While we are sympathetic to appellant’s perceived inability to attend the deposition, his lack of funds was the result of his own misconduct and not the fault of the government. Just as financial inability, which is due to the fault of an individual, is not a defense to refusal or failure to perform a duty (R.C.M. 916(i)), we find that financial inability, which is due to the fault of the appellant, does not provide good cause for failing to attend a deposition.

*679The good cause standard is a strict standard requiring more than inconvenience to accused or counsel, or a strategic desire by counsel to have the accused present to confront a witness dining live testimony. If an accused or trial defense counsel fails to attend a deposition, he does so at his peril. We do not believe that due process or appellant’s right to confront the witnesses against him require the government to do more than it did in this case. There was no error in the military judge’s decision to admit SSgt D’s deposition.
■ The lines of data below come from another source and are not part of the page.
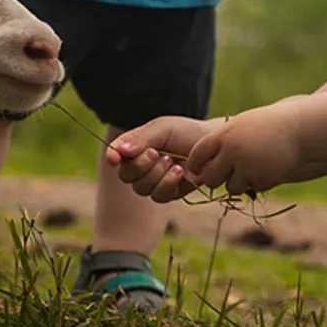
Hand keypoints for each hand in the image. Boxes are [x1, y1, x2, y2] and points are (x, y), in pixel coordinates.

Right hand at [106, 115, 220, 202]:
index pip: (116, 154)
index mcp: (137, 146)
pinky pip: (159, 197)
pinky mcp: (169, 193)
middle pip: (126, 175)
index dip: (113, 156)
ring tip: (173, 161)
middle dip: (141, 166)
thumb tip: (118, 150)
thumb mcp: (163, 129)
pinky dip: (168, 184)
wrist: (213, 146)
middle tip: (157, 153)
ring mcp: (154, 181)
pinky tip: (180, 172)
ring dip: (157, 175)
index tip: (114, 157)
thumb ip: (140, 138)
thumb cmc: (188, 132)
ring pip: (141, 188)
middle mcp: (142, 165)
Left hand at [184, 101, 305, 195]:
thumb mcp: (242, 126)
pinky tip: (267, 169)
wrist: (300, 129)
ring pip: (230, 188)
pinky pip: (251, 189)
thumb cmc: (269, 125)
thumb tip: (202, 165)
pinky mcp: (262, 178)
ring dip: (238, 183)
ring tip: (251, 169)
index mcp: (225, 134)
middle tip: (226, 174)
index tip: (198, 169)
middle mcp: (232, 151)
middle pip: (210, 178)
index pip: (198, 154)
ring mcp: (247, 166)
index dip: (195, 164)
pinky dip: (257, 183)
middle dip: (216, 179)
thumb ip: (223, 142)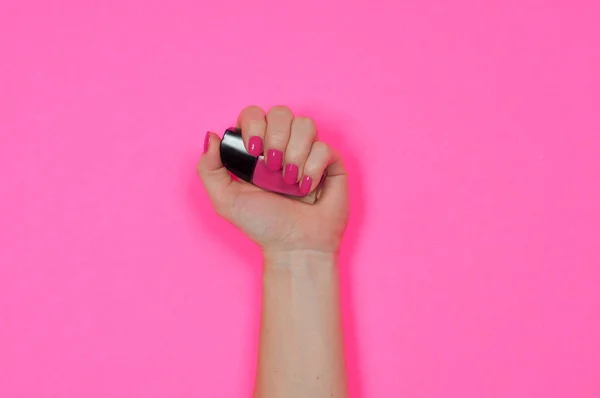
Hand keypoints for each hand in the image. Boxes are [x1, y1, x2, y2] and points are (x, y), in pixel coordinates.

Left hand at [197, 105, 348, 254]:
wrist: (294, 246)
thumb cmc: (263, 225)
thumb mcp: (225, 200)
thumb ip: (209, 168)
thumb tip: (211, 136)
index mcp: (257, 149)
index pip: (254, 114)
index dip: (254, 125)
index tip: (253, 152)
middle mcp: (283, 146)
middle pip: (281, 112)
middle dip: (275, 138)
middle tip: (272, 168)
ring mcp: (308, 152)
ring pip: (305, 124)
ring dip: (295, 153)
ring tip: (289, 181)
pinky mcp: (330, 163)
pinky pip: (324, 147)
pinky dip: (313, 169)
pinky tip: (307, 188)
FACTUAL SUFFICIENCY OF LARCENY SPECIFICATION

Appellant argues that the evidence is factually insufficient to sustain this finding because others had access to the money order account and the government’s evidence of an expensive lifestyle does not prove how much appellant stole or where the funds came from that he spent. The test for factual sufficiency is whether, after weighing the evidence in the record of trial and making allowances for not having personally observed the witnesses, the members of this court are themselves convinced of appellant’s guilt beyond a reasonable doubt. United States v. Turner, 25 M.J. 324, 324-5 (C.M.A.1987).

We are mindful of the fact that others may have had access to the safes where the missing money was kept and the fact that the government could not demonstrate how much appellant spent or the source of his money. The difficulty in this case arises from the fact that appellant pled guilty to taking an amount lower than the total amount of missing funds. The defense now suggests the government must prove appellant spent $60,000, and eliminate outside sources of income before convicting him of the greater sum.
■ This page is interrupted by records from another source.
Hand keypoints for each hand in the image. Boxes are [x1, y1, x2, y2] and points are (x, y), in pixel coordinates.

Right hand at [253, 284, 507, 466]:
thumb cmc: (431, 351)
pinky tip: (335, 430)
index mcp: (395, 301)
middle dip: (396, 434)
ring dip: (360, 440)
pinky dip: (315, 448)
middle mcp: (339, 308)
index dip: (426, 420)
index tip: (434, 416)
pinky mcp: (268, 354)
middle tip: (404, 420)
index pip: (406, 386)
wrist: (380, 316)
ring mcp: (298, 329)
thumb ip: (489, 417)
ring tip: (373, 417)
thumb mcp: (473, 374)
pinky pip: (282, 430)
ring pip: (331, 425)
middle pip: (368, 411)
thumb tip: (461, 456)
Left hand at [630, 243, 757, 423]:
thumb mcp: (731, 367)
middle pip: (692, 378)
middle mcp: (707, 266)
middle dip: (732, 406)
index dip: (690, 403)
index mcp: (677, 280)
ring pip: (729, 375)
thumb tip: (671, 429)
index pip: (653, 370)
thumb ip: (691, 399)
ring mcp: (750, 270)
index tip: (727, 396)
We will not bite on appellant’s argument and require the government to account for appellant’s spending. The government introduced evidence of appellant’s extravagant lifestyle and numerous purchases far in excess of his military pay. Additionally, Airman Mumford admitted taking only $4900 and SSgt D denied taking any funds. An Air Force Office of Special Investigations agent indicated that a review of the lifestyle and financial records of Airman Mumford and SSgt D did not reveal any excessive spending or extravagant purchases other than those admitted to by Airman Mumford. The members had the opportunity to observe the credibility of the witnesses with the exception of SSgt D who testified by deposition. We further note that the military judge’s instructions clearly informed the members that the government must prove the amount of the theft beyond a reasonable doubt; as well as indicating that the members could find appellant guilty of any lesser amount.

The members of the court-martial heard the evidence and instructions and convicted appellant of the greater amount. We are also convinced of appellant’s guilt beyond a reasonable doubt. United States v. Turner, 25 M.J. at 324-5.
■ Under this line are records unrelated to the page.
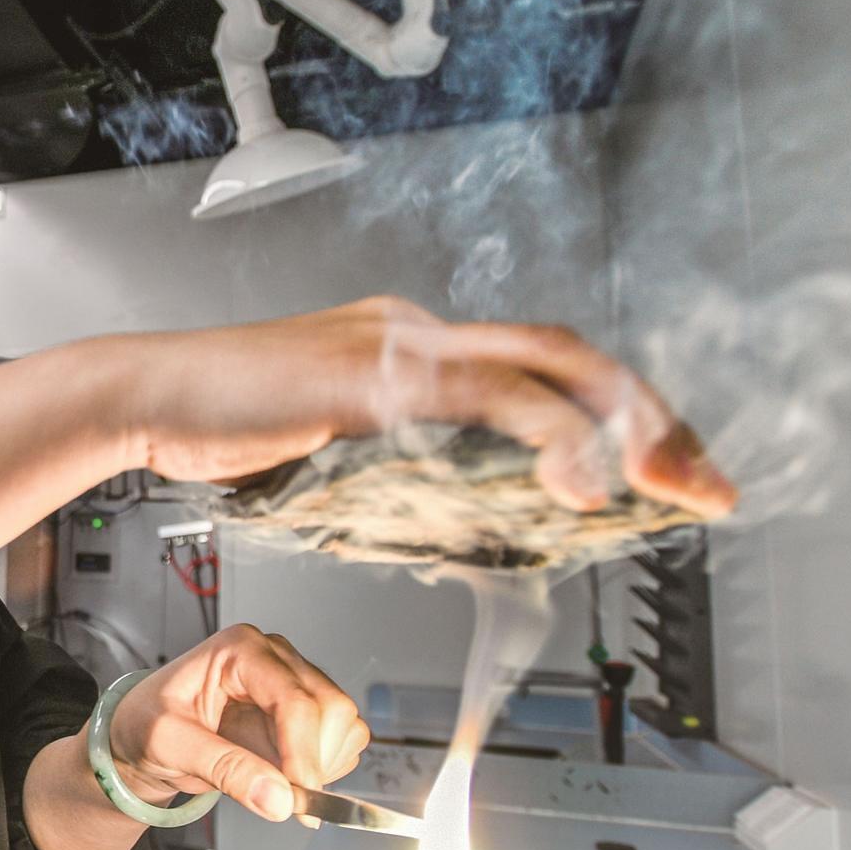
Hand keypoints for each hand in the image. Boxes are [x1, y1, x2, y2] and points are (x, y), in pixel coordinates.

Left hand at [105, 625, 367, 824]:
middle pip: (330, 708)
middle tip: (285, 800)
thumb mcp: (169, 745)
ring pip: (344, 723)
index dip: (303, 751)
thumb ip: (224, 769)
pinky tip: (286, 775)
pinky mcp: (307, 708)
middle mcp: (276, 657)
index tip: (299, 795)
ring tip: (275, 783)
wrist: (144, 731)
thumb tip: (278, 800)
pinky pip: (342, 739)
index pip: (294, 698)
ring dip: (323, 765)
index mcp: (240, 650)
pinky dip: (326, 767)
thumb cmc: (148, 723)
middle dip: (314, 761)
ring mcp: (295, 680)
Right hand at [120, 296, 739, 517]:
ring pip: (548, 365)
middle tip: (707, 483)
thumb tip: (458, 519)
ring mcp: (399, 344)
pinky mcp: (377, 373)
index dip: (613, 417)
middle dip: (652, 419)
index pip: (539, 369)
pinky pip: (486, 395)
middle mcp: (418, 331)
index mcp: (410, 347)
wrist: (143, 400)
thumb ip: (395, 470)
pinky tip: (579, 481)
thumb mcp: (331, 455)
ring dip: (627, 427)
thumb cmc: (219, 431)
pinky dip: (547, 434)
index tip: (662, 471)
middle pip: (569, 357)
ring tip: (673, 485)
We have considered appellant’s other assignments of error and resolve them against appellant. The military judge did not err in failing to grant á challenge for cause against one member based on a sentencing predisposition and expertise in the financial area. R.C.M. 912(f)(l)(N); United States v. McLaren, 38 M.J. 112 (C.M.A.1993), cert. denied — U.S. -, 114 S.Ct. 1056, 127 L.Ed.2d 377 (1994); United States v. Carns, 27 M.J. 820, 823 (A.C.M.R.1988) (concurring opinion of Chief Judge Holdaway). The sentence is not inappropriately severe considering appellant’s theft from his duty section, his prior disciplinary record, and those factors argued by appellant. United States v. Snelling, 14 M.J. 267 (C.M.A.1982).

We conclude the findings and sentence are correct in law and fact, the sentence is appropriate, and no error prejudicial to the substantial rights of the appellant occurred. Accordingly, the findings of guilty and the sentence are

AFFIRMED.

Chief Judge DIXON and Judge PEARSON concur.